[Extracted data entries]
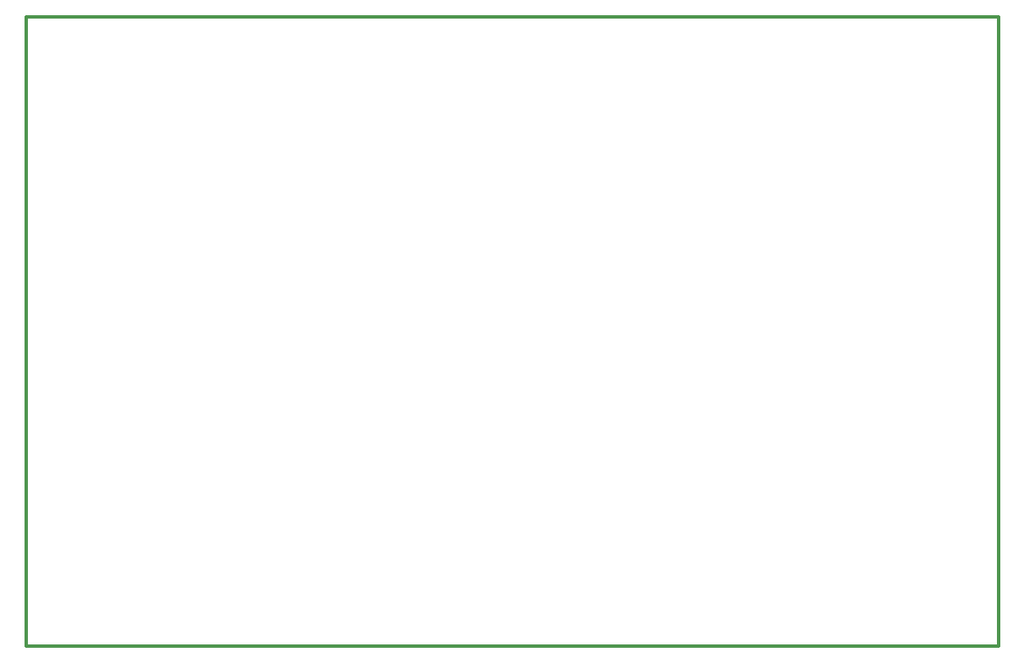
<source format=gko>
G04 Layer_Color=16711935*
%FSLAX44Y44*%
%MOMM*%
G71*
G01*
G75*
%ADD97C,0.3000*%
D97*
X521000Y775000D02*
X1495000D01*
Y1405000D01*
X521000D02*
X1495000D01*
X521000Y775000D02*
Y1405000D01*
M02*

</source>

**Requirement**
Write down all the entries exactly, but not the pictures they hold.

**The answer**
<source format=gko>
G04 Layer_Color=16711935*
%FSLAX44Y44*%
%MOMM*%
G71*
G01*
G75*
%ADD97C,0.3000*%
D97*
X521000Y775000D02*
X1495000D01*
Y1405000D01*
X521000D02*
X1495000D01*
X521000Y775000D02*
Y1405000D01*
M02*

</source>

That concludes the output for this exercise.